L’Europe est et doit rester terre d’asile. Les individus dont la vie ou l’intégrité physique sont menacées par des circonstances qu’ils sont contraints de fuir doivent pouvoir continuer à compter sur l’accueil et la sollicitude en Europe. Idéalement, un système et une logique européenne de l’asile et de la protection temporaire sera mis en place afin d’assurer l’uniformité des critères d’admission aux statuts de protection.

L’État de droit devrait être une évidence en Europe. La prévisibilité des décisions politiques, la constance substantielle des constitutions et des lois, l’absence d’arbitraire d’État, le refus du favoritisme politique et de la corruption devraient s’imposer de manière universelle et incontestable. Or, nous constatons que les entorses aux principes de l’État de droits se multiplient à travers l’Union européenne. Cet état des choses est déplorable et alarmant: presque trente ans après la généralisation de la gouvernance démocratique sur tout le continent européen, de nouvelles tendances autoritaires apparaissent, dans le discours de certains partis d’opposition aussi bien que dans la pratique de gouvernement d’autres. L’Union européenne est une communauté de droit et de valeurs, consacrés dans et par le Traité constitutif. Elle ne saurait admettre des dérives de gouvernance en son sein qui violent l’esprit et la lettre du Traité.

*CONSIGNE A:*
Répondez à ces questions sur le texte consacré à l'asile et à l'État de droit en Europe :
(i) Que doit rester l'Europe, selon la première phrase ?
(ii) Quel objectif doit assurer un système européen de l'asile et de la protection temporaire ?
(iii) Combien de temps après la généralisation de la gouvernance démocratique sur le continent européen de nouvelles tendances autoritaires apparaissent-elles ?
*CONSIGNE B:* Restituez sans aucune modification le passage du texte consacré à l'asile et à l'État de droit qui va de « L’Europe est et » jusqu'à « statuts de protection. » inclus.
Les enregistrements proviennent d'une autre source que le texte.

*ENREGISTREMENTS:*
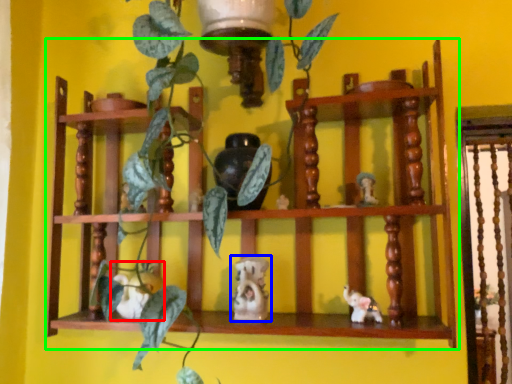
Question: Considering the real-world distances, which object is closest to toy (highlighted by a red box)? toy (highlighted by a blue box) or shelf (highlighted by a green box).

Choices:
 (A) toy
 (B) shelf

Answer: (A)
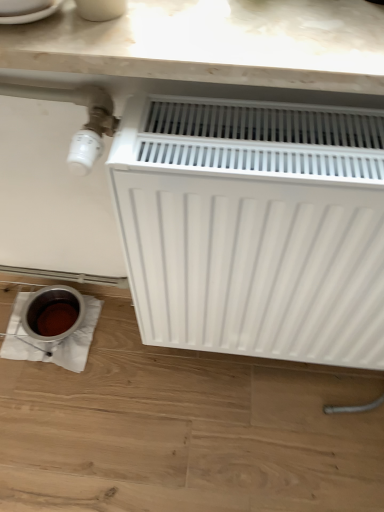
The image size is (384, 512). I want to click on white marble countertop at upper center, so click(x=214, y=42).

In order to face white marble countertop at upper center, should I rotate leftwards or rightwards?

Turn right by 0.291 degrees to look at white marble countertop at upper center.

What is the approximate height of white marble countertop at upper center?

white marble countertop at upper center is 2.23 inches tall.

Describe the element at coordinates (214, 42) in the screenshot. The width and height of the screenshot is (384, 512). I see `white marble countertop at upper center` at that location.

Locate an element on the screen. Image resolution: width=384 pixels, height=512 pixels. white matte radiator at center is located at coordinates pyautogui.click(x=254, y=227).

This screenshot has height=512, width=384. What do you see at coordinates (254, 227) in the screenshot?
I see `white matte radiator at center` at bounding box center [254, 227].

Locate an element on the screen. white marble countertop at upper center is located at coordinates (214, 42).

Can you confirm if white matte radiator at center is positioned to the left of white marble countertop at upper center?

In fact, white matte radiator at center is to the right of white marble countertop at upper center.

Is white matte radiator at center further to the viewer compared to white marble countertop at upper center?

No, white matte radiator at center is closer to the camera.

Is point (209, 148) less distant than point (155, 74)?

No, it is behind (155, 74).

From the image's perspective, which one is positioned lower, white matte radiator at center or white marble countertop at upper center?

white matte radiator at center, from the image's perspective.

From a real-world perspective, is white matte radiator at center physically below white marble countertop at upper center?

Correct, in the physical world, white matte radiator at center is lower than white marble countertop at upper center.

Considering the relative sizes of white matte radiator at center and white marble countertop at upper center in the image provided, is white matte radiator at center wider than white marble countertop at upper center?

No, white matte radiator at center is not wider than white marble countertop at upper center.

Considering the sizes of white matte radiator at center and white marble countertop at upper center in the image, is white matte radiator at center taller or shorter than white marble countertop at upper center?

Clearly, white matte radiator at center is taller compared to white marble countertop at upper center.

Between white matte radiator at center and white marble countertop at upper center, which one has smaller size?

With smaller size is white marble countertop at upper center.

Is white matte radiator at center located outside white marble countertop at upper center?

Indeed, white matte radiator at center is completely outside white marble countertop at upper center.

Is white matte radiator at center not near white marble countertop at upper center?

white matte radiator at center is actually quite close to white marble countertop at upper center.

Is white matte radiator at center facing towards white marble countertop at upper center?

No, white matte radiator at center is not aimed at white marble countertop at upper center.

Measure the distance between white matte radiator at center and white marble countertop at upper center.

white matte radiator at center is 8.02 inches away from white marble countertop at upper center.

Identify the location of counter top above the white matte radiator at center (from a real-world perspective). (214, 42).

Can you confirm if white marble countertop at upper center is positioned to the right of white matte radiator at center?

No.

Which is behind, white marble countertop at upper center or white matte radiator at center?

white marble countertop at upper center is behind.

Which is nearer, [204,37] or [261,277]?

The point [204,37] is more forward.

From the image's perspective, relative to white matte radiator at center, is white marble countertop at upper center above or below?

white marble countertop at upper center is situated higher than white matte radiator at center in the image.

From a real-world perspective, is white marble countertop at upper center positioned under white matte radiator at center based on gravity?

No, from a real-world perspective, white marble countertop at upper center is not under white matte radiator at center.

Looking at this image, can you confirm if white marble countertop at upper center is wider than white matte radiator at center?

Yes.

From their relative heights in the image, would you say white marble countertop at upper center is taller or shorter than white matte radiator at center?

Considering their sizes, white marble countertop at upper center has less height than white matte radiator at center.

Considering the relative sizes of white marble countertop at upper center and white matte radiator at center in the image provided, is white marble countertop at upper center bigger than white matte radiator at center?

Incorrect, white marble countertop at upper center is not larger than white matte radiator at center.

Choose the correct answer: Is white marble countertop at upper center inside white matte radiator at center or outside it?

white marble countertop at upper center lies outside white matte radiator at center.

Are white marble countertop at upper center and white matte radiator at center far apart?

white marble countertop at upper center is actually quite close to white matte radiator at center.

Could you tell me if white marble countertop at upper center is facing white matte radiator at center?

No, white marble countertop at upper center does not turn towards white matte radiator at center.

Can you tell me how much white marble countertop at upper center and white matte radiator at center differ in facing direction?

The angular difference between white marble countertop at upper center and white matte radiator at center is 0.608 degrees.

Where is `radiator lying on the right of white marble countertop at upper center`? radiator lying on the right of white marble countertop at upper center is located at coordinates (254, 227).

The height and width of the screenshot is (512, 384). I want to click on radiator on the right side of white marble countertop at upper center, so click(x=254, y=227).

This screenshot has height=512, width=384. What are the coordinates of `radiator in front of the white marble countertop at upper center` in the screenshot? It's located at (254, 227).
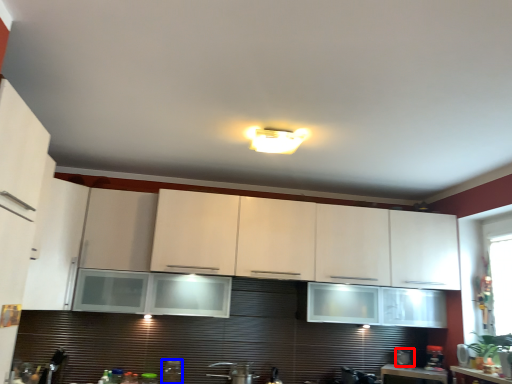
Question: Which object appears closest to the camera in this image, appliance (highlighted by a red box) or appliance (highlighted by a blue box)?

Choices:
 (A) appliance
 (B) appliance

Answer: (B)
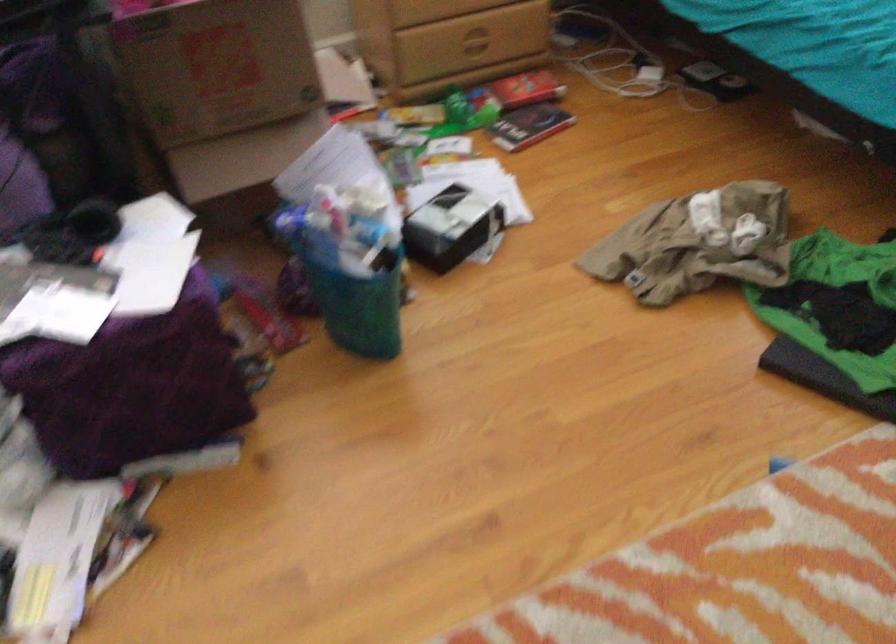
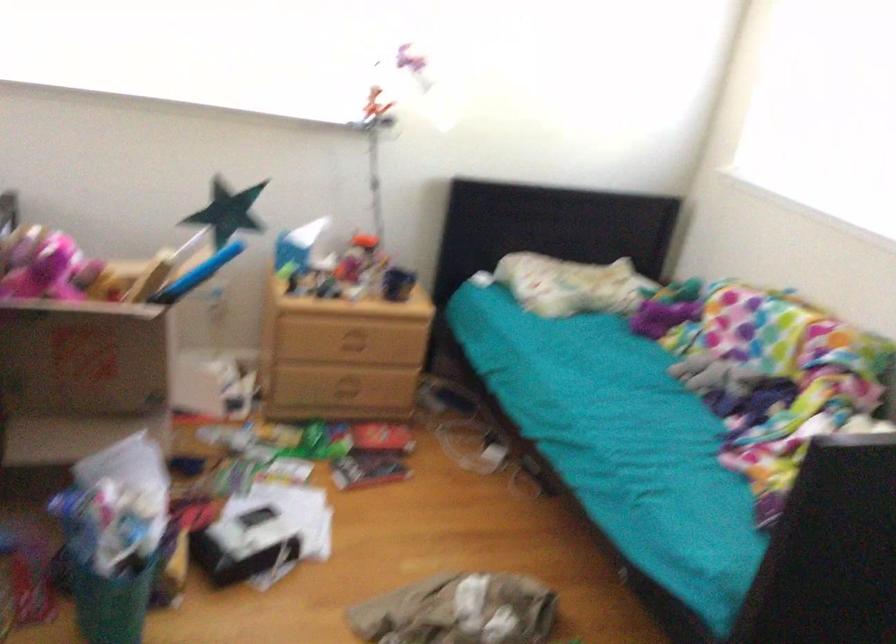
Which direction would the cameraman need to move to produce the second image?

The cameraman moved toward right, backward.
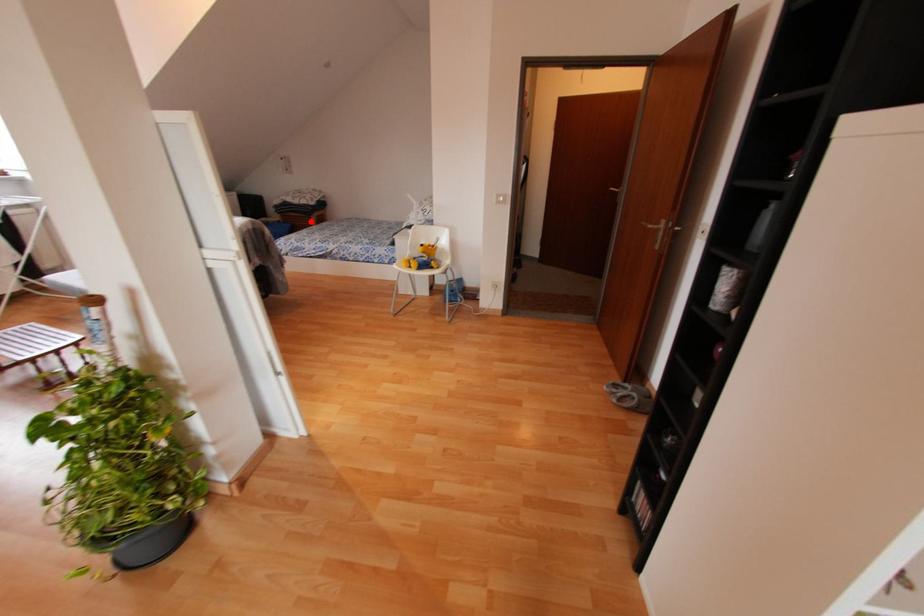
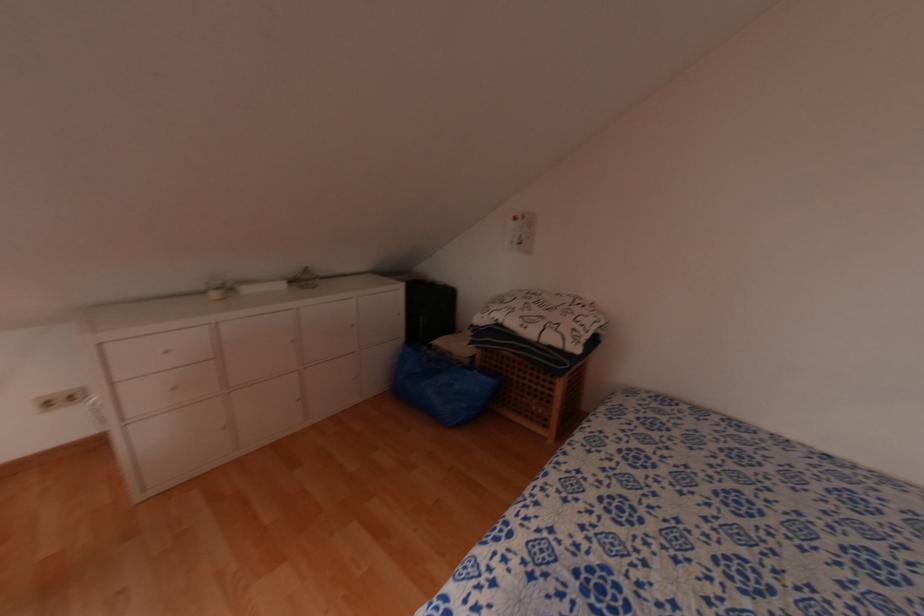
The point at the highlighted location is marked in the first image. Where is the corresponding point in the second image?

(552, 384)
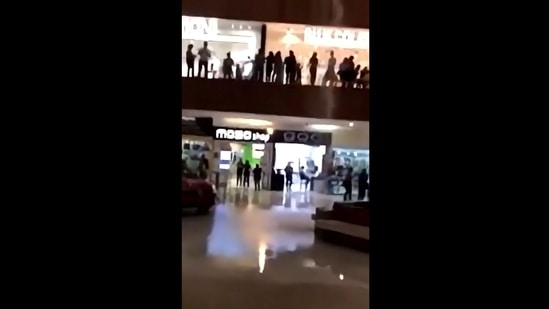
At what (x,y) coordinates should I click in order to perform the action: click on table. Please return your answer as a coordinate pair (x, y). The image size is (549, 309). Looking at the image, I should click on (196, 189).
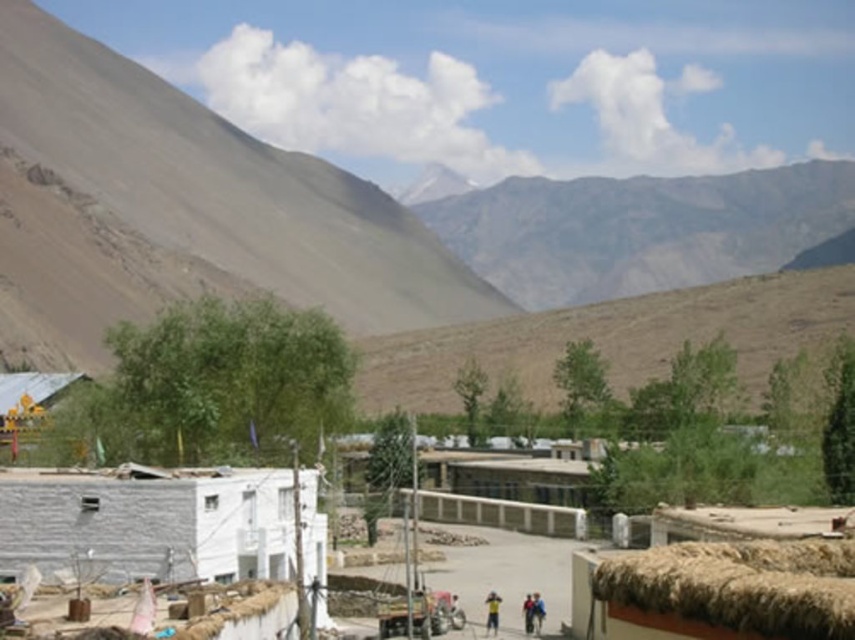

*RÉPONSE A:*
(i) Une terre d'asile.
(ii) L'uniformité des critères d'admission aux statuts de protection.
(iii) Presque trente ans après.

*RÉPONSE B:*
L’Europe est et doit rester terre d’asile. Les individus dont la vie ou l’intégrité physique sont menacées par des circonstances qu’ils sont contraints de fuir doivent pouvoir continuer à compter sur l’accueil et la sollicitude en Europe. Idéalement, un système et une logique européenne de l’asile et de la protection temporaire sera mis en place afin d’assurer l’uniformité des critères d’admission aux statuts de protection.